Ransomware gang Medusa claimed responsibility for the breach on April 8, 2025 and demanded $4 million in ransom. The payment deadline expired around April 19, 2025.
NASCAR has not verified Medusa’s claim. We do not know if NASCAR paid a ransom, how many people were compromised, or how attackers breached NASCAR’s network. Comparitech contacted NASCAR for comment and will update this article if it replies.
NASCAR is offering eligible victims one year of free credit monitoring and identity theft protection through Experian.
Who is Medusa?
Medusa is a ransomware gang that first surfaced in September 2019. It debuted its leak site in February 2023, where it publishes stolen data of victims who don’t pay ransoms.
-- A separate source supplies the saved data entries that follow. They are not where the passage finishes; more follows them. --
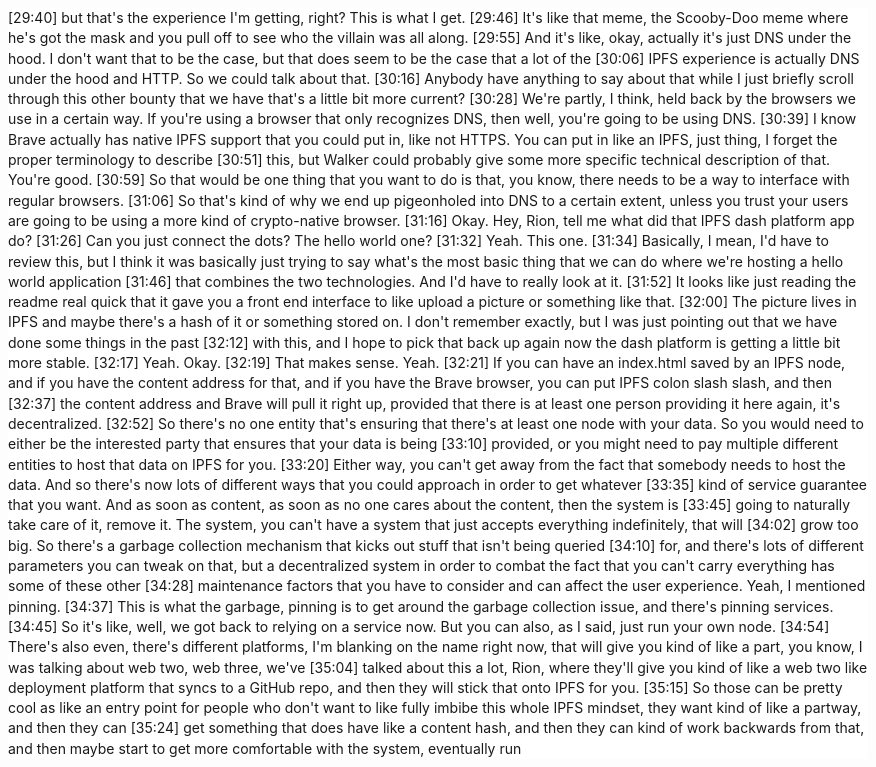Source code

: [29:40] but that's the experience I'm getting, right? This is what I get.
[29:46] It's like that meme, the Scooby-Doo meme where he's got the mask and you pull off to see who the villain was all along.
[29:55] And it's like, okay, actually it's just DNS under the hood. I don't want that to be the case, but that does seem to be the case that a lot of the
[30:06] IPFS experience is actually DNS under the hood and HTTP. So we could talk about that.
[30:16] Anybody have anything to say about that while I just briefly scroll through this other bounty that we have that's a little bit more current?
[30:28] We're partly, I think, held back by the browsers we use in a certain way. If you're using a browser that only recognizes DNS, then well, you're going to be using DNS.
[30:39] I know Brave actually has native IPFS support that you could put in, like not HTTPS. You can put in like an IPFS, just thing, I forget the proper terminology to describe
[30:51] this, but Walker could probably give some more specific technical description of that. You're good.
[30:59] So that would be one thing that you want to do is that, you know, there needs to be a way to interface with regular browsers.
[31:06] So that's kind of why we end up pigeonholed into DNS to a certain extent, unless you trust your users are going to be using a more kind of crypto-native browser.
[31:16] Okay. Hey, Rion, tell me what did that IPFS dash platform app do?
[31:26] Can you just connect the dots? The hello world one?
[31:32] Yeah. This one.
[31:34] Basically, I mean, I'd have to review this, but I think it was basically just trying to say what's the most basic thing that we can do where we're hosting a hello world application
[31:46] that combines the two technologies. And I'd have to really look at it.
[31:52] It looks like just reading the readme real quick that it gave you a front end interface to like upload a picture or something like that.
[32:00] The picture lives in IPFS and maybe there's a hash of it or something stored on. I don't remember exactly, but I was just pointing out that we have done some things in the past
[32:12] with this, and I hope to pick that back up again now the dash platform is getting a little bit more stable.
[32:17] Yeah. Okay.
[32:19] That makes sense. Yeah.
[32:21] If you can have an index.html saved by an IPFS node, and if you have the content address for that, and if you have the Brave browser, you can put IPFS colon slash slash, and then
[32:37] the content address and Brave will pull it right up, provided that there is at least one person providing it here again, it's decentralized.
[32:52] So there's no one entity that's ensuring that there's at least one node with your data. So you would need to either be the interested party that ensures that your data is being
[33:10] provided, or you might need to pay multiple different entities to host that data on IPFS for you.
[33:20] Either way, you can't get away from the fact that somebody needs to host the data. And so there's now lots of different ways that you could approach in order to get whatever
[33:35] kind of service guarantee that you want. And as soon as content, as soon as no one cares about the content, then the system is
[33:45] going to naturally take care of it, remove it. The system, you can't have a system that just accepts everything indefinitely, that will
[34:02] grow too big. So there's a garbage collection mechanism that kicks out stuff that isn't being queried
[34:10] for, and there's lots of different parameters you can tweak on that, but a decentralized system in order to combat the fact that you can't carry everything has some of these other
[34:28] maintenance factors that you have to consider and can affect the user experience. Yeah, I mentioned pinning.
[34:37] This is what the garbage, pinning is to get around the garbage collection issue, and there's pinning services.
[34:45] So it's like, well, we got back to relying on a service now. But you can also, as I said, just run your own node.
[34:54] There's also even, there's different platforms, I'm blanking on the name right now, that will give you kind of like a part, you know, I was talking about web two, web three, we've
[35:04] talked about this a lot, Rion, where they'll give you kind of like a web two like deployment platform that syncs to a GitHub repo, and then they will stick that onto IPFS for you.
[35:15] So those can be pretty cool as like an entry point for people who don't want to like fully imbibe this whole IPFS mindset, they want kind of like a partway, and then they can
[35:24] get something that does have like a content hash, and then they can kind of work backwards from that, and then maybe start to get more comfortable with the system, eventually run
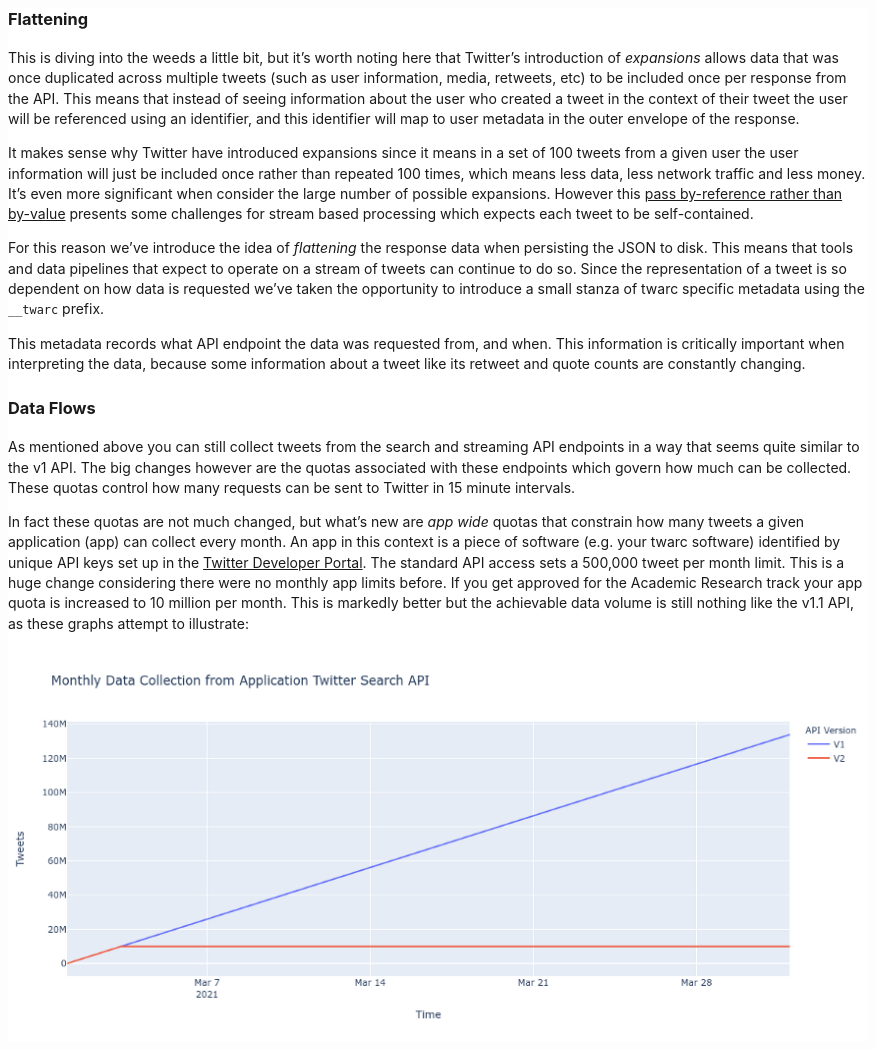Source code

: ### Flattening

This is diving into the weeds a little bit, but it’s worth noting here that Twitter’s introduction of _expansions_ allows data that was once duplicated across multiple tweets (such as user information, media, retweets, etc) to be included once per response from the API. This means that instead of seeing information about the user who created a tweet in the context of their tweet the user will be referenced using an identifier, and this identifier will map to user metadata in the outer envelope of the response.

It makes sense why Twitter have introduced expansions since it means in a set of 100 tweets from a given user the user information will just be included once rather than repeated 100 times, which means less data, less network traffic and less money. It’s even more significant when consider the large number of possible expansions. However this [pass by-reference rather than by-value](https://en.wikipedia.org/wiki/Evaluation_strategy#Call_by_reference) presents some challenges for stream based processing which expects each tweet to be self-contained.

For this reason we’ve introduce the idea of _flattening_ the response data when persisting the JSON to disk. This means that tools and data pipelines that expect to operate on a stream of tweets can continue to do so. Since the representation of a tweet is so dependent on how data is requested we’ve taken the opportunity to introduce a small stanza of twarc specific metadata using the `__twarc` prefix.

This metadata records what API endpoint the data was requested from, and when. This information is critically important when interpreting the data, because some information about a tweet like its retweet and quote counts are constantly changing.

### Data Flows

As mentioned above you can still collect tweets from the search and streaming API endpoints in a way that seems quite similar to the v1 API. The big changes however are the quotas associated with these endpoints which govern how much can be collected. These quotas control how many requests can be sent to Twitter in 15 minute intervals.

In fact these quotas are not much changed, but what’s new are _app wide_ quotas that constrain how many tweets a given application (app) can collect every month. An app in this context is a piece of software (e.g. your twarc software) identified by unique API keys set up in the [Twitter Developer Portal](https://developer.twitter.com/en/portal/dashboard). The standard API access sets a 500,000 tweet per month limit. This is a huge change considering there were no monthly app limits before. If you get approved for the Academic Research track your app quota is increased to 10 million per month. This is markedly better but the achievable data volume is still nothing like the v1.1 API, as these graphs attempt to illustrate:

<img class="img-responsive" src="/images/twarc2-chart1.png" />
Medusa often uses a double-extortion approach in which victims are forced to pay both to unlock their systems and for not selling or publishing stolen data.
This attack on NASCAR is Medusa’s fifth-largest to date based on number of records compromised. The other four include:
- Toyota Financial Services reported a November 2023 data breach for which Medusa demanded $8 million
- Bimbo Bakeries notified 550 people of a February 2024 breach for which Medusa demanded $6.5 million
- Moneris reported a November 2023 data breach for which Medusa demanded $6 million
- Kenya Airports Authority reported a February 2023 attack for which Medusa demanded $5 million
Medusa has taken credit for 19 confirmed attacks to date in 2025, plus 87 unconfirmed claims that haven’t been acknowledged by the targeted organizations. This week, commercial cleaner Prestige Maintenance and the town of North Providence, RI both confirmed Medusa attacks and notified victims. Yesterday, Traverse City, MI public schools said they notified 10,595 of a March 2024 breach claimed by Medusa with a $500,000 ransom.
Ransomware attacks in the USA
Comparitech researchers have logged 232 confirmed ransomware attacks on American organizations so far in 2025. Ransomware gangs have made another 1,798 attack claims that haven’t been publicly acknowledged by the targeted entities.
The average ransom across confirmed attacks is $904,000.
Ransomware attacks can both steal data and lock down computer systems. Infected organizations must then either pay a ransom or face extended downtime, permanent data loss, and putting data subjects at increased risk of fraud.
About NASCAR
The National Association for Stock Car Auto Racing (NASCAR) is one of the largest spectator sports in the USA. The privately-owned company is based in Daytona Beach, FL. NASCAR holds more than 1,500 races per year at more than 100 tracks. It employs about 5,000 people, according to external sources, and its mobile app has been downloaded more than 1.8 million times.